## [Work instructions]
Can you quote, word for word, the text read from every listing below, leaving the pictures out of your answer?

## [Entries supplied]
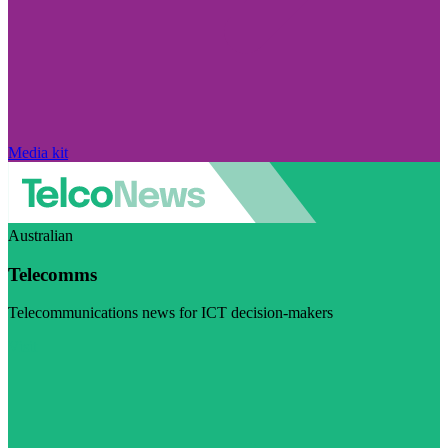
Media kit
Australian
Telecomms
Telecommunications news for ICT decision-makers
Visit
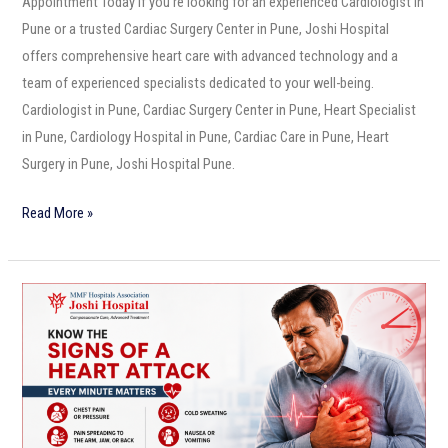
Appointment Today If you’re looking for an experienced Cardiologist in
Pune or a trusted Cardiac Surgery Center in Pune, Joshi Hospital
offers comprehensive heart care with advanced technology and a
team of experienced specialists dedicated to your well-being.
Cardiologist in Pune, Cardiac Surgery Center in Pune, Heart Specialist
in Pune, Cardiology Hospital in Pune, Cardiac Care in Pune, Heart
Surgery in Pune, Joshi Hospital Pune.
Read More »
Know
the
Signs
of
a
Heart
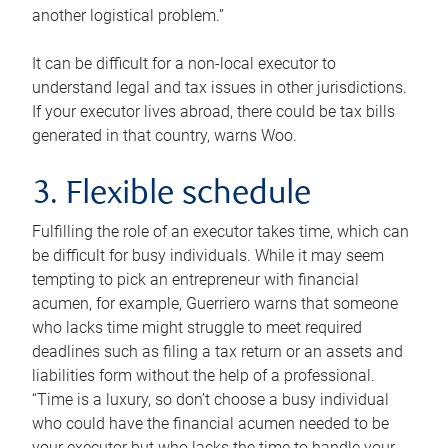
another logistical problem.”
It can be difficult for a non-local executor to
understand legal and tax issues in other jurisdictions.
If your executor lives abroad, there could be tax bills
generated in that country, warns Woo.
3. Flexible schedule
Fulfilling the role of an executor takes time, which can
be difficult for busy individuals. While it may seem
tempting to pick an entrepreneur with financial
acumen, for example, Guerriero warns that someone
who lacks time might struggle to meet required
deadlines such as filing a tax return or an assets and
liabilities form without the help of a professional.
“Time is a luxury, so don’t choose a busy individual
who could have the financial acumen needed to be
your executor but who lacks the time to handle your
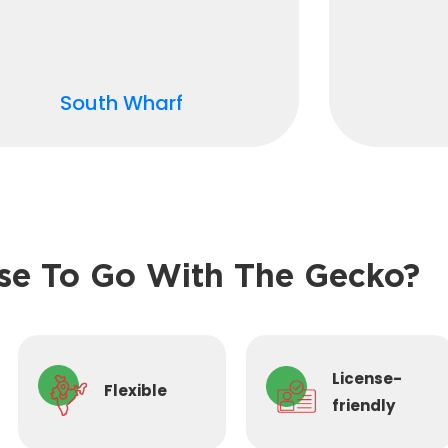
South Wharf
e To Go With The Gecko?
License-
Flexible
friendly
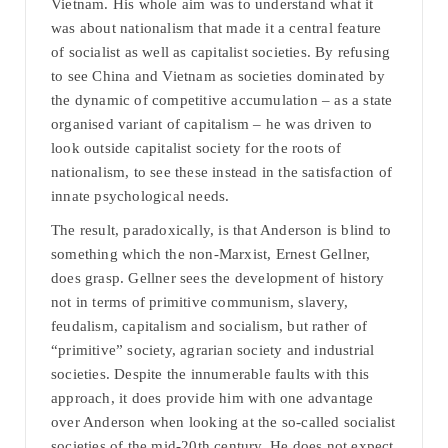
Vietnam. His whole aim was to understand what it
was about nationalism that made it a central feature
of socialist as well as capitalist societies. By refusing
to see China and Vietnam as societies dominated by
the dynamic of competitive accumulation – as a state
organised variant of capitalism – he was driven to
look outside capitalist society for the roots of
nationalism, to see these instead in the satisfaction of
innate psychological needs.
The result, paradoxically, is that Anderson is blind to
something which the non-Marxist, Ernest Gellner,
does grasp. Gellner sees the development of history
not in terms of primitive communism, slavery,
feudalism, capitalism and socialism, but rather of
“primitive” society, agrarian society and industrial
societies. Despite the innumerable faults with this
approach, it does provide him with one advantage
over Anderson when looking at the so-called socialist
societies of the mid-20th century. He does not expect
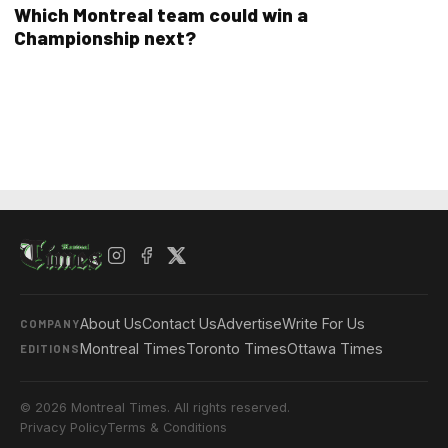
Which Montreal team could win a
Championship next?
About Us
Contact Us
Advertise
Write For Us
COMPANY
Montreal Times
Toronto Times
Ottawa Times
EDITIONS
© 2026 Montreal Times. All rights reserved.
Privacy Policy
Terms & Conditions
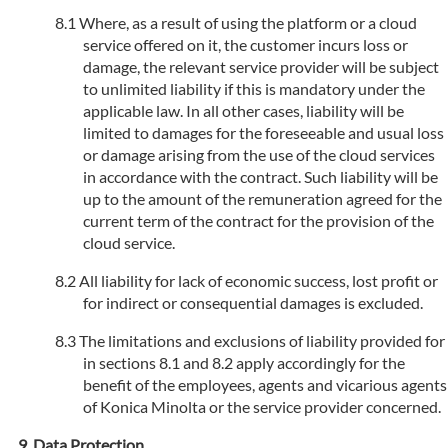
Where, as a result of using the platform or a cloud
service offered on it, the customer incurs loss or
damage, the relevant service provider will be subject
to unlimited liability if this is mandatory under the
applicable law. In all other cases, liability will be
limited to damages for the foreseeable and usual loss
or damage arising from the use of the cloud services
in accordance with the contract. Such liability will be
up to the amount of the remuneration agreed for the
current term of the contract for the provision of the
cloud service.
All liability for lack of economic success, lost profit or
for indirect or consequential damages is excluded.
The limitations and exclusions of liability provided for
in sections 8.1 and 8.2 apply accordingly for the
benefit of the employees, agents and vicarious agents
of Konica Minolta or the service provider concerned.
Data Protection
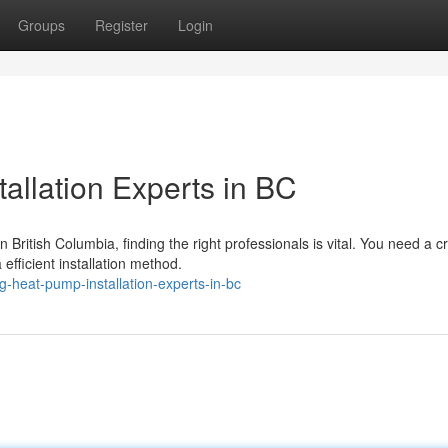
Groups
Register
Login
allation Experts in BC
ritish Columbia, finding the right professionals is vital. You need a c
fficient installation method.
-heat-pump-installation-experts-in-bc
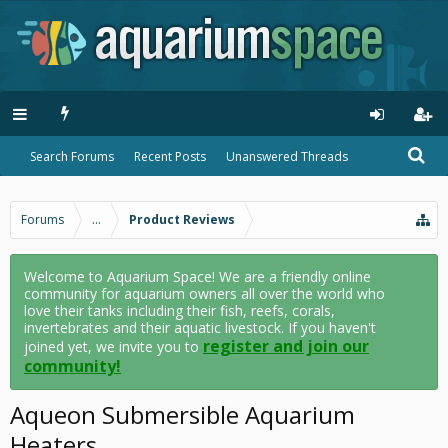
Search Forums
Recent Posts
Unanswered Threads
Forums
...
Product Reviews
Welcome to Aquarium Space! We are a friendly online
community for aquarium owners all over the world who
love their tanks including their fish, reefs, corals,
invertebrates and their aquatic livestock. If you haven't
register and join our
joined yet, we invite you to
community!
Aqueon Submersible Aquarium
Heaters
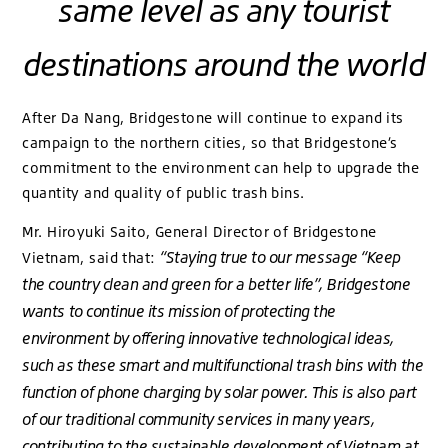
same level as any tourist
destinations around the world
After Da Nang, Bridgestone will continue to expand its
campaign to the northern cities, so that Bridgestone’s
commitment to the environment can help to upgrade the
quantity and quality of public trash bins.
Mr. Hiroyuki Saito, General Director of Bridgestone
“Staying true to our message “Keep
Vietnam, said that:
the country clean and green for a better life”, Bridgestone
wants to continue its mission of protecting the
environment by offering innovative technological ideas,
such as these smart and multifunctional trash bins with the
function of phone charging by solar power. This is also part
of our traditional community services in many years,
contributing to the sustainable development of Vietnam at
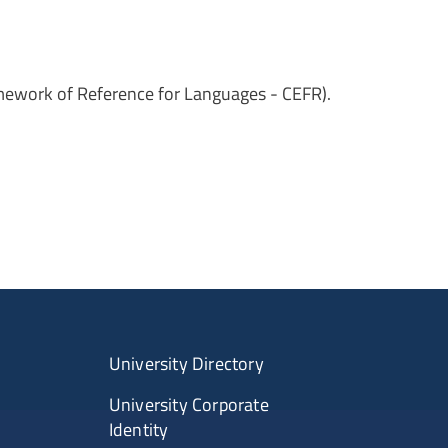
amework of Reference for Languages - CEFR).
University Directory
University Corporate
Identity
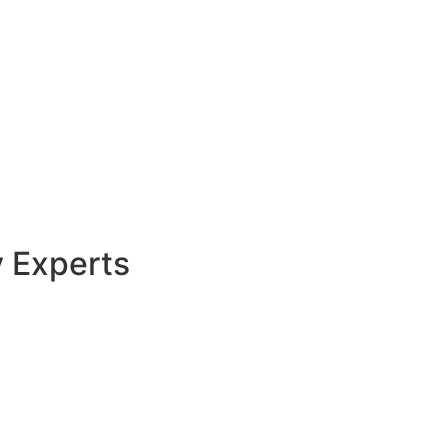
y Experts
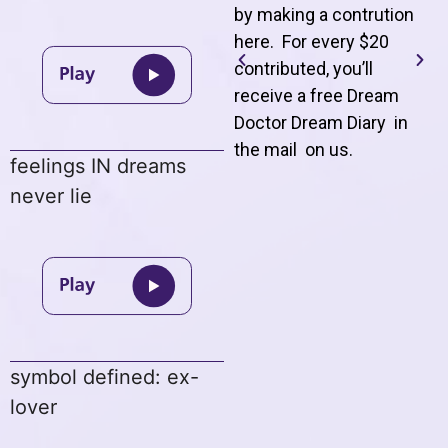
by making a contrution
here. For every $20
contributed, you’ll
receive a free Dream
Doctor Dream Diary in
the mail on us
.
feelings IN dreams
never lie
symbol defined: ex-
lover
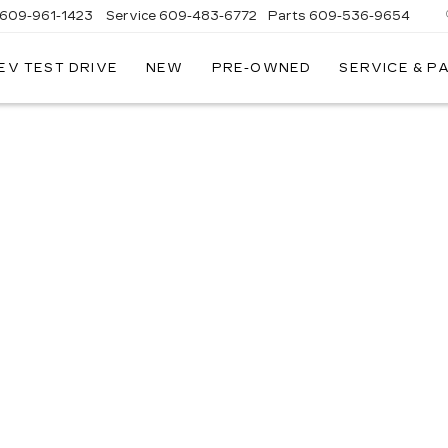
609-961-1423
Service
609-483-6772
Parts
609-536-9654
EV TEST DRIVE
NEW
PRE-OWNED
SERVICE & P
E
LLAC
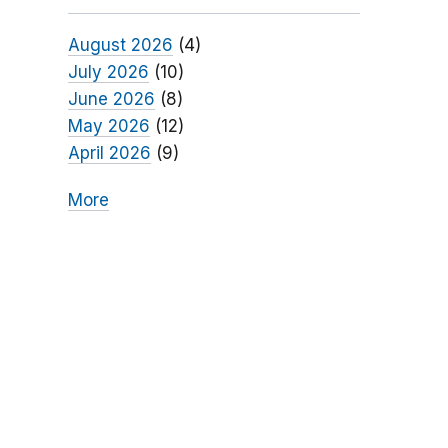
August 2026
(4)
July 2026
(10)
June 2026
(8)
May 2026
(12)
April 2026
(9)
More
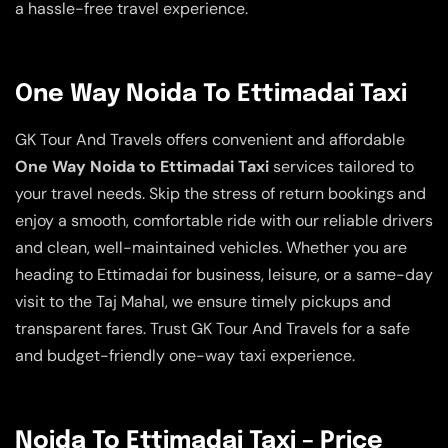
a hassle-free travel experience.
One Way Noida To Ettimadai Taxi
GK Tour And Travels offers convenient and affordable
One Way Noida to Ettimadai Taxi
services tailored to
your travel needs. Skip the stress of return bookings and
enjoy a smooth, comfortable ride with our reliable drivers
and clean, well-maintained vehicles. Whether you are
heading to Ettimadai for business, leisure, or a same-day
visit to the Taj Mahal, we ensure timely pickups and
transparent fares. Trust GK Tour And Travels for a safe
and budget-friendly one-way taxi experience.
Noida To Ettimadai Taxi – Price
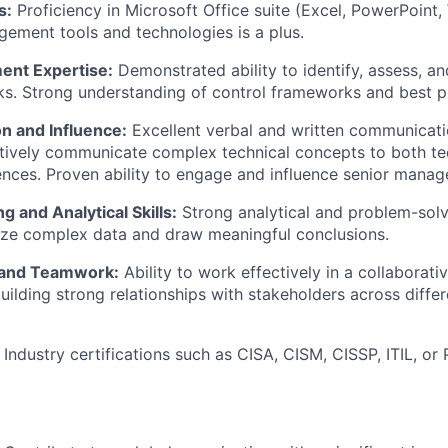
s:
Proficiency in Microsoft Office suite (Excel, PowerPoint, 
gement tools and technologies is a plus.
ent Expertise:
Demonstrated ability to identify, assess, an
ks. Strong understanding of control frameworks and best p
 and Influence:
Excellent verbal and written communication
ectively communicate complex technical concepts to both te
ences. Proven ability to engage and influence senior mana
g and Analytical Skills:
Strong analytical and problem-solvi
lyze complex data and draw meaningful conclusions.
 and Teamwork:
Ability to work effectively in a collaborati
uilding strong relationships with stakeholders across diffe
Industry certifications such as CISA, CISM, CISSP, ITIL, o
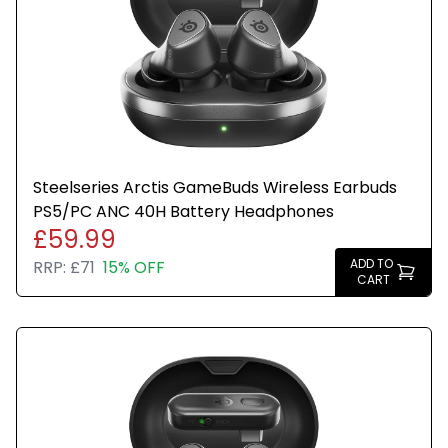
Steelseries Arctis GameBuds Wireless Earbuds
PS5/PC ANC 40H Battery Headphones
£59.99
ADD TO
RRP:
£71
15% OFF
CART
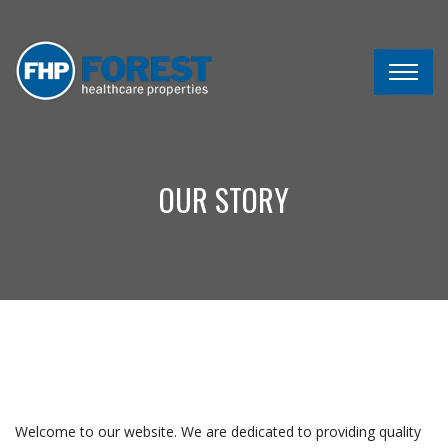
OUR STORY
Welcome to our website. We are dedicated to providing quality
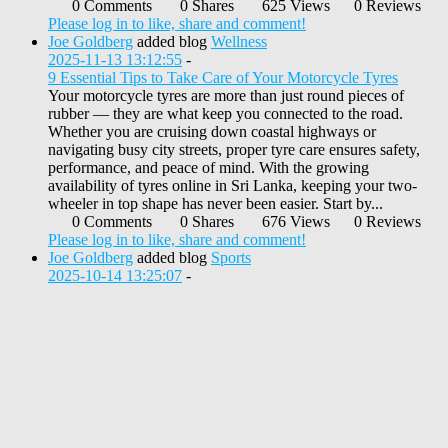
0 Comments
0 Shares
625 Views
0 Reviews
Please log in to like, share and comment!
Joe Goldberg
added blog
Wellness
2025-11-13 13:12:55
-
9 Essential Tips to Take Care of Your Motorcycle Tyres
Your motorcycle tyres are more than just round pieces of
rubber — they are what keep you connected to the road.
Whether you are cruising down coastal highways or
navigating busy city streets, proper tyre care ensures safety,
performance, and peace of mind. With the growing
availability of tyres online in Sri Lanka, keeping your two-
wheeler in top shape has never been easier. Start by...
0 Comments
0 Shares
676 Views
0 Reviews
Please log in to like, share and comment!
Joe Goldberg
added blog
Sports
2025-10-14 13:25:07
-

## [Answer box]
Media kit
Australian
Telecomms
Telecommunications news for ICT decision-makers
Visit
Appointment Today If you’re looking for an experienced Cardiologist in
Pune or a trusted Cardiac Surgery Center in Pune, Joshi Hospital
offers comprehensive heart care with advanced technology and a
team of experienced specialists dedicated to your well-being.
Cardiologist in Pune, Cardiac Surgery Center in Pune, Heart Specialist
in Pune, Cardiology Hospital in Pune, Cardiac Care in Pune, Heart
Surgery in Pune, Joshi Hospital Pune.
Read More »
Know
the
Signs
of
a
Heart
another logistical problem.”
It can be difficult for a non-local executor to
understand legal and tax issues in other jurisdictions.
If your executor lives abroad, there could be tax bills
generated in that country, warns Woo.
3. Flexible schedule
Fulfilling the role of an executor takes time, which can
be difficult for busy individuals. While it may seem
tempting to pick an entrepreneur with financial
acumen, for example, Guerriero warns that someone
who lacks time might struggle to meet required
deadlines such as filing a tax return or an assets and
liabilities form without the help of a professional.
“Time is a luxury, so don’t choose a busy individual
who could have the financial acumen needed to be
your executor but who lacks the time to handle your
South Wharf
e To Go With The Gecko?
License-
Flexible
friendly
Vietnam. His whole aim was to understand what it
was about nationalism that made it a central feature
of socialist as well as capitalist societies. By refusing
to see China and Vietnam as societies dominated by
the dynamic of competitive accumulation – as a state
organised variant of capitalism – he was driven to
look outside capitalist society for the roots of
nationalism, to see these instead in the satisfaction of
innate psychological needs.
The result, paradoxically, is that Anderson is blind to
something which the non-Marxist, Ernest Gellner,
does grasp. Gellner sees the development of history
not in terms of primitive communism, slavery,
feudalism, capitalism and socialism, but rather of
“primitive” society, agrarian society and industrial
societies. Despite the innumerable faults with this
approach, it does provide him with one advantage
over Anderson when looking at the so-called socialist
societies of the mid-20th century. He does not expect
Which Montreal team could win a
Championship next?
About Us
Contact Us
Advertise
Write For Us
COMPANY
Montreal Times
Toronto Times
Ottawa Times
EDITIONS
© 2026 Montreal Times. All rights reserved.
Privacy Policy
Terms & Conditions
Where, as a result of using the platform or a cloud
service offered on it, the customer incurs loss or
damage, the relevant service provider will be subject
to unlimited liability if this is mandatory under the
applicable law. In all other cases, liability will be
limited to damages for the foreseeable and usual loss
or damage arising from the use of the cloud services
in accordance with the contract. Such liability will be
up to the amount of the remuneration agreed for the
current term of the contract for the provision of the
cloud service.
All liability for lack of economic success, lost profit or
for indirect or consequential damages is excluded.
The limitations and exclusions of liability provided for
in sections 8.1 and 8.2 apply accordingly for the
benefit of the employees, agents and vicarious agents
of Konica Minolta or the service provider concerned.
Data Protection
Groups
Register
Login
allation Experts in BC
ritish Columbia, finding the right professionals is vital. You need a c
fficient installation method.
-heat-pump-installation-experts-in-bc
Search Forums
Recent Posts
Unanswered Threads
Forums
...
Product Reviews
Welcome to Aquarium Space! We are a friendly online
community for aquarium owners all over the world who
love their tanks including their fish, reefs, corals,
invertebrates and their aquatic livestock. If you haven't
register and join our
joined yet, we invite you to
community!
Aqueon Submersible Aquarium
Heaters
same level as any tourist
destinations around the world
After Da Nang, Bridgestone will continue to expand its
campaign to the northern cities, so that Bridgestone’s
commitment to the environment can help to upgrade the
quantity and quality of public trash bins.
Mr. Hiroyuki Saito, General Director of Bridgestone
“Staying true to our message “Keep
Vietnam, said that:
the country clean and green for a better life”, Bridgestone
wants to continue its mission of protecting the
environment by offering innovative technological ideas,
such as these smart and multifunctional trash bins with the
function of phone charging by solar power. This is also part
of our traditional community services in many years,
contributing to the sustainable development of Vietnam at
amework of Reference for Languages - CEFR).
University Directory
University Corporate
Identity
y Experts
by making a contrution
here. For every $20
contributed, you’ll
receive a free Dream
Doctor Dream Diary in
the mail on us
.
feelings IN dreams
never lie
symbol defined: ex-
lover
609-961-1423
Service
609-483-6772
Parts
609-536-9654
EV TEST DRIVE
NEW
PRE-OWNED
SERVICE & P
E
LLAC
August 2026
(4)
July 2026
(10)
June 2026
(8)
May 2026
(12)
April 2026
(9)
More
a hassle-free travel experience.
One Way Noida To Ettimadai Taxi
GK Tour And Travels offers convenient and affordable
One Way Noida to Ettimadai Taxi
services tailored to
your travel needs. Skip the stress of return bookings and
enjoy a smooth, comfortable ride with our reliable drivers
and clean, well-maintained vehicles. Whether you are
heading to Ettimadai for business, leisure, or a same-day
visit to the Taj Mahal, we ensure timely pickups and
transparent fares. Trust GK Tour And Travels for a safe
and budget-friendly one-way taxi experience.
Noida To Ettimadai Taxi – Price
s:
Proficiency in Microsoft Office suite (Excel, PowerPoint, 
gement tools and technologies is a plus.
ent Expertise:
Demonstrated ability to identify, assess, an
ks. Strong understanding of control frameworks and best p
 and Influence:
Excellent verbal and written communication
ectively communicate complex technical concepts to both te
ences. Proven ability to engage and influence senior mana
g and Analytical Skills:
Strong analytical and problem-solvi
lyze complex data and draw meaningful conclusions.
 and Teamwork:
Ability to work effectively in a collaborati
uilding strong relationships with stakeholders across diffe
Industry certifications such as CISA, CISM, CISSP, ITIL, o
Steelseries Arctis GameBuds Wireless Earbuds
PS5/PC ANC 40H Battery Headphones
£59.99
ADD TO
RRP:
£71
15% OFF
CART
OUR STORY
Welcome to our website. We are dedicated to providing quality
0 Comments
0 Shares
625 Views
0 Reviews
Please log in to like, share and comment!
Joe Goldberg
added blog
Wellness
2025-11-13 13:12:55
-
9 Essential Tips to Take Care of Your Motorcycle Tyres
Your motorcycle tyres are more than just round pieces of
rubber — they are what keep you connected to the road.
Whether you are cruising down coastal highways or
navigating busy city streets, proper tyre care ensures safety,
performance, and peace of mind. With the growing
availability of tyres online in Sri Lanka, keeping your two-
wheeler in top shape has never been easier. Start by...
0 Comments
0 Shares
676 Views
0 Reviews
Please log in to like, share and comment!
Joe Goldberg
added blog
Sports
2025-10-14 13:25:07
-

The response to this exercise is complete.